The boys, some of whom are young men, aren’t especially
different from everyday film geeks raised on David Lynch and Quentin Tarantino:
they love movies and they love to re-create their favourite films in between
bouts of discussing and debating the best that film has to offer. Many of these
re-creations of films like Reservoir Dogs
and Pulp Fiction, however, are
fastidiously spot-on since the boys have pored over these films so many times
that they’re like sacred texts to them. The performances and archival snippets
are oddities of ritual, play, and education. Above all, however, The Wolfpack shows how film has the
power to enlighten and inspire us: it’s an empowering force, as the boys grow
into prolific young artists who recognize the artifice of the world to which
their father confines them.
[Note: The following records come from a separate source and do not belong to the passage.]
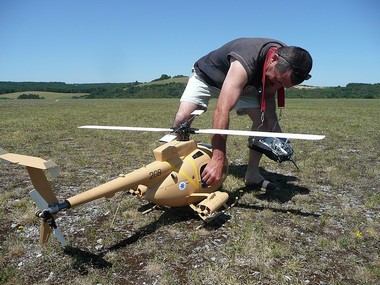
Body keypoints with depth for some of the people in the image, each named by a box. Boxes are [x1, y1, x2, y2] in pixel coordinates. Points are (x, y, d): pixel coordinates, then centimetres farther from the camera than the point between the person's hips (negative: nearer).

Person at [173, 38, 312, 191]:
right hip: (206, 75, -5)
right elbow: (222, 110, -54)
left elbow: (268, 95, -6)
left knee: (264, 120, -11)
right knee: (183, 117, -26)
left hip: (242, 85, 6)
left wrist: (275, 128, -22)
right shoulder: (245, 61, -45)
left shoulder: (285, 59, -20)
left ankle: (252, 174, 2)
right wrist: (218, 160, -59)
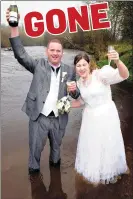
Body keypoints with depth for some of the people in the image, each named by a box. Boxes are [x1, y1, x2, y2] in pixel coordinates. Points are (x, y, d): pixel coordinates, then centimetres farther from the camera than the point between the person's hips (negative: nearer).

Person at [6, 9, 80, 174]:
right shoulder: (39, 65, -2)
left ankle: (54, 164, 52)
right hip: (39, 117, -2)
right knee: (35, 149, 12)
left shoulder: (69, 70, 4)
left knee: (56, 147, 23)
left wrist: (74, 90, -16)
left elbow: (76, 95, 10)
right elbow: (20, 54, -15)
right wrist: (14, 27, -26)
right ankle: (34, 170, 39)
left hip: (59, 119, 2)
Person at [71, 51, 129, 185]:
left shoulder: (101, 74, -21)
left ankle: (109, 173, 44)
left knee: (108, 146, 15)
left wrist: (117, 61, -54)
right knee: (90, 146, 20)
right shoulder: (79, 82, 0)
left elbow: (124, 75, -35)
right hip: (90, 117, 5)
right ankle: (93, 173, 47)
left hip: (106, 115, -5)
If only the boys of The Wolfpack could meet Greg and Earl from Me and Earl and the Dying Girl!
The Wolfpack
smartly differs from other film geek narratives, however, since the boys reveal
that they clearly see the distinction between the fiction they watch in the
movies and the pseudo-reality of the world they live in. Unlike other stories
and studies that suggest that lovers of escapism fail to distinguish art from
life, The Wolfpack lets the subjects
draw a fine line between life and escapism. This revelation, which comes
relatively early in the film, furthers the boys’ ability to see that the
sheltered world of the apartment is just as fake as Gotham City.
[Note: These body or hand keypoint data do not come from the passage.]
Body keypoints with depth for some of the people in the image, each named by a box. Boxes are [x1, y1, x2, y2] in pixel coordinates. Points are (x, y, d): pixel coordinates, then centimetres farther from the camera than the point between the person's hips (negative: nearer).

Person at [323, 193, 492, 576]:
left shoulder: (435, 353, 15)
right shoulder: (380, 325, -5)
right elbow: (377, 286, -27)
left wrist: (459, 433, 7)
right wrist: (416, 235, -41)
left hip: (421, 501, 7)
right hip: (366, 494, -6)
This revelation comes off as rather muted since Moselle’s
study of the boys began after they started venturing out into the world on
their own. The film lacks the cathartic moment in which the boys learn that the
world they live in is a lie, and the more one realizes that the action Moselle
captures isn’t an entirely candid glimpse into a world of blissful and tragic
ignorance, The Wolfpack begins to
feel more and more like a dramatic reconstruction. This gap ironically situates
the film into a kind of ethnographic filmmaking à la Nanook of the North in which shots and actions are largely staged
for dramatic effect. The dramatic recreations of the boys’ favourite movies
somewhat lose their meaning when one realizes that the camera comes into the
home long after the end point of the Plato’s cave parable.
There’s a lot more to this story than one sees in this doc.
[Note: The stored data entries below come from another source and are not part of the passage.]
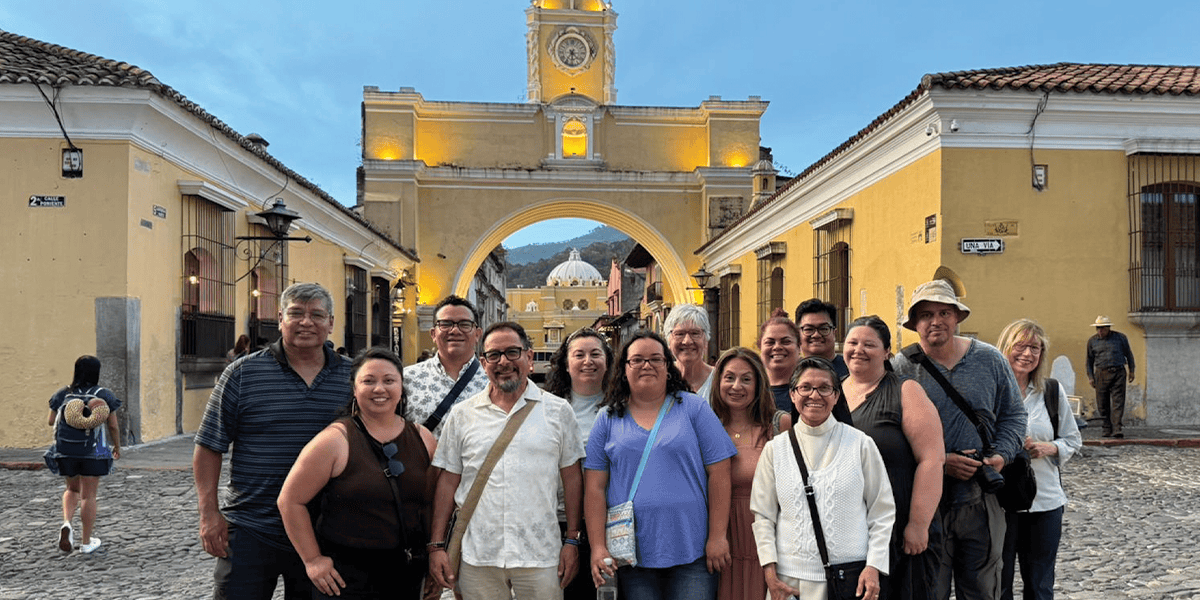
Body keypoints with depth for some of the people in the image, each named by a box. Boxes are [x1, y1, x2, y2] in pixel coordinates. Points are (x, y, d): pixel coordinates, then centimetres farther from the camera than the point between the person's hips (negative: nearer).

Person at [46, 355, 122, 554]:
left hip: (66, 451, 2)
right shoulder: (104, 396, -4)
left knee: (72, 489, 23)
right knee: (88, 495, 5)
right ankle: (87, 542, 11)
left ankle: (66, 522, -2)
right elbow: (113, 426, -4)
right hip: (93, 452, -2)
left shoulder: (63, 394, 1)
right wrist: (117, 447, 10)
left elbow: (52, 421, 5)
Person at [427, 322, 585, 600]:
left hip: (540, 555, -1)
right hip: (477, 557, 1)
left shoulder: (558, 411, 3)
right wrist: (437, 546, 4)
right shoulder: (462, 414, 6)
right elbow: (448, 481, 8)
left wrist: (571, 540, 1)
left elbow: (571, 477, 5)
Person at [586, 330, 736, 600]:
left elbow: (718, 474, -1)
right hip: (632, 554, 1)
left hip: (691, 551, -1)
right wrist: (598, 546, -4)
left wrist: (718, 537, -6)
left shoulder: (694, 408, 2)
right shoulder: (608, 419, 6)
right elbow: (595, 487, 3)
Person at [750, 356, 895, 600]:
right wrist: (770, 572, -1)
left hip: (851, 578, -1)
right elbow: (763, 515, 6)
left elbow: (882, 511, 4)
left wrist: (874, 566, -4)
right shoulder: (776, 449, 3)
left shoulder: (861, 444, 1)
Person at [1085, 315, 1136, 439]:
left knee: (1118, 402, -9)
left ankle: (1116, 429, -13)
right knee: (1103, 404, 2)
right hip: (1101, 374, 2)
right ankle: (1107, 429, 13)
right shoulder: (1092, 341, 8)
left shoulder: (1120, 338, 5)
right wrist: (1090, 376, 11)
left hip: (1118, 373, -2)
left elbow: (1128, 354, 15)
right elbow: (1089, 360, 15)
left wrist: (1131, 371, 14)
Perhaps it’s Moselle’s introduction to the boys after they themselves have
answered the biggest questions of their upbringing—she encountered them during
one of their early jaunts outside—that gives the film its unsatisfying lack of
an emotional pull. Alternatively, the film mostly frustrates for the questions
that Moselle doesn’t ask the boys or their parents. The Wolfpack impresses for the access that the Angulos provide into
their lives, but this compromise sometimes keeps the study too safe and
respectful: only once does the filmmaker ask Oscar—a drunken tyrant who refuses
to work because of alleged government conspiracies—if he was too hard on his
family and has any regrets. The film also misses a terrific opportunity with
the boys’ mother, Susanne, who seems to be waking up to the fact that the world
she and Oscar created for the kids is much worse than the world from which they
try to shelter them. (One notable phone call with her mother never sees further
consideration.) There’s a great thread with Susanne that never quite gets the
attention that it needs. Why these parents want to shelter themselves from
society is a question in itself that demands a film.
The Wolfpack
nevertheless lets the Angulo boys star in their own movie and the result
provides a kind of poetic justice to the childhood they never really had. The
film shows the power of movies to shape, entertain, and inspire as they boys
share their own funny home movies and evolve into future filmmakers.
Rating: ★★★ (out of ★★★★★)
The Wolfpack screens in Ottawa at The ByTowne until July 14.